Directory Structure:

<Working directory>
./run_analysis.R
./UCI HAR Dataset/
./UCI HAR Dataset/features.txt
./UCI HAR Dataset/activity_labels.txt
./UCI HAR Dataset/test/subject_test.txt
./UCI HAR Dataset/test/X_test.txt
./UCI HAR Dataset/test/y_test.txt
./UCI HAR Dataset/train/subject_train.txt
./UCI HAR Dataset/train/X_train.txt
./UCI HAR Dataset/train/y_train.txt

Run Project:

  • After setting up the project, run the following command at R command prompt "source('./run_analysis.R')" in the R working directory.
  • The script will load the information from the features.txt, activity_info.txt and the files from test and train folders in the dataset
  • The feature names in features.txt is not in a user friendly format. So the script will clean the names using more descriptive column names
  • The script will the load all activity names into a variable
  • Test data is then loaded and combined to prepare a summary_test object
  • Train data is loaded and combined to a summary_train object
  • The script will combine both the test data and training data
  • Script will merge the data with the activity names so that we can use activity names instead of activity ids
  • After the full merged data is prepared, script will then extract all mean and std columns to another dataset
  • A tidy data is then prepared with the mean of each of the observations per subject and per activity name
  • The tidy data is then saved to an external file called "TidyData.txt"
  • Script will print the first 5 lines of the tidy data as a sample.

Output:

  • A file "TidyData.txt" is saved in the working directory with the tidy data
  • The first 5 lines of tidy data are displayed at the command prompt

Citations:

Use of this dataset in publications must be acknowledged by referencing the following publication [1]

[1] Davide Anguita, Alessandro Ghio, Luca Oneto, Xavier Parra and Jorge L. Reyes-Ortiz.
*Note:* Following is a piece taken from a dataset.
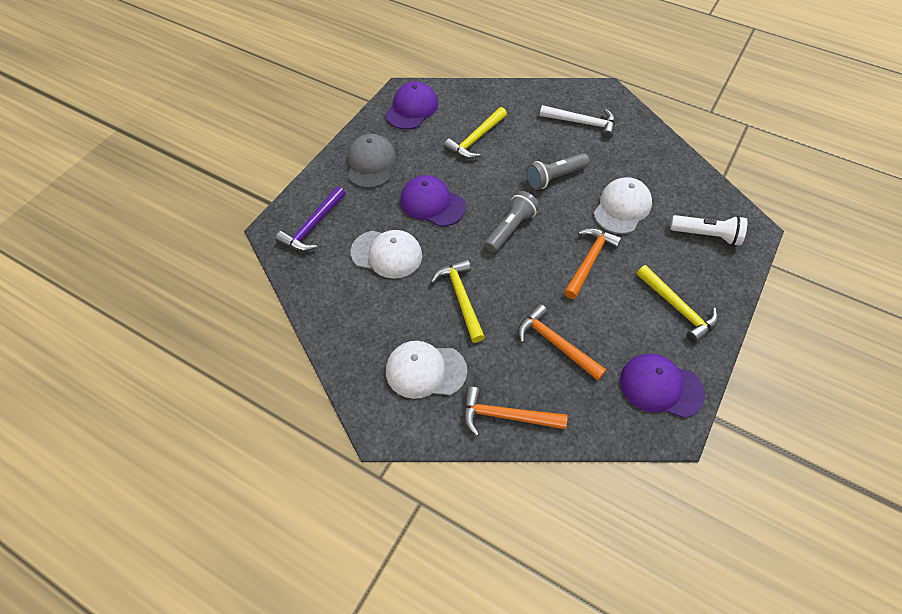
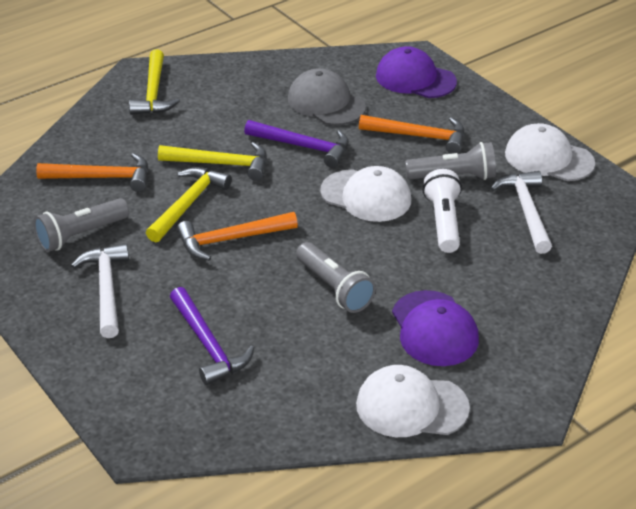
grey flashlight: [485,191,539,253] [526,153,589,190] = 2 -> [34,198,129,252] [296,242,376,313] [405,142,496,180] = 3
purple cap: [385,81,438,130] [400,175,466,227] [620,354,705,418] = 3 -> [376,46,457,98] [392,290,479,366] = 2
purple hammer: [275,186,346,252] = 1 -> [170,287,254,385] [244,120,349,168] = 2
white hammer: [540,105,615,139] = 1 -> [71,244,129,338] [490,171,552,254] = 2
Human Activity Recognition on Smartphones using a Multiclass Hardware-Friendly Support Vector Machine. International Workshop of Ambient Assisted Living (IWAAL 2012). Vitoria-Gasteiz, Spain. Dec 2012

This dataset is distributed AS-IS and no responsibility implied or explicit can be addressed to the authors or their institutions for its use or misuse. Any commercial use is prohibited.

Jorge L. Reyes-Ortiz, Alessandro Ghio, Luca Oneto, Davide Anguita. November 2012.